The stock of Steel Authority of India (SAIL) has lost 43 per cent since January this year. The weakness in global steel prices along with a surge in steel imports has hurt domestic steel manufacturers. Following the 70 per cent jump last fiscal, India’s steel imports surged 53 per cent in the June 2015 quarter.

The impact of this is reflected in the poor financial performance of SAIL in the recent June quarter.

In the past too, the steel major has put up a poor show. The operating profit has successively shrunk over the years, reaching ₹4,023 crore by 2013-14, a third of that in 2009-10. The last fiscal was however an exception when, helped by lower raw material cost, the company reported 15 per cent growth in operating profit.

After the fall in price, the stock at ₹47 discounts its consolidated book value as on March 2015 by 0.4 times. This is much lower than its five-year average valuation of 1.2 times. Still, investors can consider exiting the stock, as it does not offer potential for much upside. This is particularly so given the challenges facing the global steel industry.

While Indian steel consumption should improve, driven by sectors such as infrastructure, the global outlook is weak. World steel demand is forecast to grow only 0.5 per cent in 2015.

Moreover, given the excess capacity in several regions, particularly the world’s leading producer China, prices should remain weak. The world crude steel capacity utilisation ratio declined to 72 per cent in May 2015, down from 75.5 per cent a year ago.

With a continued contraction in domestic demand in China, the onslaught of exports from the country looks set to continue. This could keep domestic steel prices under pressure, unless significant protection in the form of higher import duties is provided. Recent hikes in import duty on certain steel products are unlikely to act as a deterrent, given that domestic steel prices still exceed imported steel prices.

Less money for every tonne While SAIL has a strong balance sheet, its operational performance has been far from satisfactory despite having access to captive mines for its entire iron ore requirement. High employee costs and a subdued revenue growth have impacted the company’s operational profitability.

SAIL, with an annual steel production capacity of close to 13 million tonnes, manufactures both semis (semi-finished steel products) and finished steel products (both flat and long). The low-margin semis today account for 12 per cent of the company’s steel sales, up from 9 per cent share in 2011-12.

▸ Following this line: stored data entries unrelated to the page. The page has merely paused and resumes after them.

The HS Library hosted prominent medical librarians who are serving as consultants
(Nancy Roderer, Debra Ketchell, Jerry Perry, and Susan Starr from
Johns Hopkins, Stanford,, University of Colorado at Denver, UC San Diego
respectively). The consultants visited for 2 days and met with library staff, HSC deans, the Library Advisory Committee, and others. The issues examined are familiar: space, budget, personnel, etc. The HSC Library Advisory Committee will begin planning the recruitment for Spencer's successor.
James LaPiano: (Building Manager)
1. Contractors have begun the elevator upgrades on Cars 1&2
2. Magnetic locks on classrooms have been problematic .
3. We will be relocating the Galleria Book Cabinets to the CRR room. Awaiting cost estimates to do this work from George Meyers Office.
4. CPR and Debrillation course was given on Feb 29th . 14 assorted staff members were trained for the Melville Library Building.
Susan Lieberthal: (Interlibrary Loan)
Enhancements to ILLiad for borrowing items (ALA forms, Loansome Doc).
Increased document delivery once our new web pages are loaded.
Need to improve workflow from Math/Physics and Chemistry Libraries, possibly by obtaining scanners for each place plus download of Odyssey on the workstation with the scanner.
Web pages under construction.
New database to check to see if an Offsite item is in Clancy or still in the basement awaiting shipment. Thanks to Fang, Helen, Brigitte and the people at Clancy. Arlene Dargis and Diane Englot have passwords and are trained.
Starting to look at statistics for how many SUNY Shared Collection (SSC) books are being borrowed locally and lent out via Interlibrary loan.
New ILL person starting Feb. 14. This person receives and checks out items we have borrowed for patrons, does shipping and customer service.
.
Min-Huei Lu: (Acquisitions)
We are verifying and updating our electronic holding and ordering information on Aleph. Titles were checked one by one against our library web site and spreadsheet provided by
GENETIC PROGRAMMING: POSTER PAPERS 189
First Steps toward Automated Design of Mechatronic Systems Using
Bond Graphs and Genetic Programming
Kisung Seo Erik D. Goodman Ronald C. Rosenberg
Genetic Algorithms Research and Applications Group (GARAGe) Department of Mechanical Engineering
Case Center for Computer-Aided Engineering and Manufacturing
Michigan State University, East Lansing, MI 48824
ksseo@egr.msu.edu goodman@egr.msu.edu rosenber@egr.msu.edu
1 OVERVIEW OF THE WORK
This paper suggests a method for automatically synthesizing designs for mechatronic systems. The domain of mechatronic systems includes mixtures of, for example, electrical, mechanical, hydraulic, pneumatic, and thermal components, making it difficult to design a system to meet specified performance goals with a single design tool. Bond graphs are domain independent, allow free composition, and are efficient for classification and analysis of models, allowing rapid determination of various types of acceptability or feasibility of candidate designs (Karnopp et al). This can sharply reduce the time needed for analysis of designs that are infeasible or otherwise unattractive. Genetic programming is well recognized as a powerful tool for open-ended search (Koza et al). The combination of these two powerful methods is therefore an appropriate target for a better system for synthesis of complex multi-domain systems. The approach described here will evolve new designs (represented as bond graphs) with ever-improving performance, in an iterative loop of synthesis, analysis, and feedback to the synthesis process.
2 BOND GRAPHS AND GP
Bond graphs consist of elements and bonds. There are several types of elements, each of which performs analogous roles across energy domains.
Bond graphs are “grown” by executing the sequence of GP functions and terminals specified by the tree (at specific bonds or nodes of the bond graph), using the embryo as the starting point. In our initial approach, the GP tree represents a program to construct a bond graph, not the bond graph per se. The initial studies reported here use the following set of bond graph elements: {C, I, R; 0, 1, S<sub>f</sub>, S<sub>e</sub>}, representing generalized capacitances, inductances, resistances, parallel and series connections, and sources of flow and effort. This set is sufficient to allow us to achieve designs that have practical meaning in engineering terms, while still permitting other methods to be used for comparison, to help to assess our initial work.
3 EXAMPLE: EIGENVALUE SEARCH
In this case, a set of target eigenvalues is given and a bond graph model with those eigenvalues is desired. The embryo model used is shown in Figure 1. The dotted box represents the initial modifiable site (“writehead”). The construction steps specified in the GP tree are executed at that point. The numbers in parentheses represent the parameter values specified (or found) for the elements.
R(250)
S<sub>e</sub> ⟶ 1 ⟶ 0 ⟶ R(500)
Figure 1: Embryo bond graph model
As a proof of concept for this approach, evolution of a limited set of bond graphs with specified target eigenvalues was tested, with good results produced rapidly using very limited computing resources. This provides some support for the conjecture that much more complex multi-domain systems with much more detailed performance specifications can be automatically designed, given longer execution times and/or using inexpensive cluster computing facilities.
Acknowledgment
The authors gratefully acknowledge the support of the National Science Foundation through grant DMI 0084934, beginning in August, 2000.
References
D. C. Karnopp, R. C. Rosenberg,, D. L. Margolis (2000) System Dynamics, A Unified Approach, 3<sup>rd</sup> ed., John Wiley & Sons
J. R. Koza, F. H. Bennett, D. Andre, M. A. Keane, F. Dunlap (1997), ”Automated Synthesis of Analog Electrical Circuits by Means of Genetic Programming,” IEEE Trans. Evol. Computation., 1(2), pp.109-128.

On EBITDA (operating profit) per tonne of steel sold, a key performance metric, its peers, such as JSW Steel and Tata Steel have done better, partly by improving the proportion of high-margin value-added steel products that provide end-users, such as automakers, an alternative to expensive imports. Though lower than in the year-ago period, JSW Steel (India operations) reported an operating profit per tonne of ₹4,839 and Tata Steel ₹5,523 in the June 2015 quarter.

In contrast, SAIL reported a loss of ₹313 per tonne in June 2015, down from a profit per tonne of ₹4,031 in the June 2014 quarter, at the operating level.

Weak financial performance SAIL reported a 16 per cent year-on-year decline in revenue to ₹9,503 crore in the June 2015 quarter, much sharper than that in previous quarters.

This was largely the result of lower sales realisations. It also reported loss of ₹84 crore at the operating level and ₹322 crore at the net level during this period. For the full 2014-15 fiscal, SAIL reported 2 per cent fall in revenue to ₹45,844 crore.

But thanks to lower coking coal cost, operating profit grew 15 per cent to ₹4,635 crore. Higher interest expense however dented net profit, which declined 19.5 per cent to ₹2,118 crore during the year.

Expanding capacity SAIL’s capacity expansion can also be limited by the subdued outlook for the global steel industry.

A large part of the increase in capacity this fiscal has been in the form of an additional 3.8 million tonnes per annum of crude steel production at the company’s steel plants at Burnpur in West Bengal and at Rourkela in Odisha, rather than higher production of value-added steel.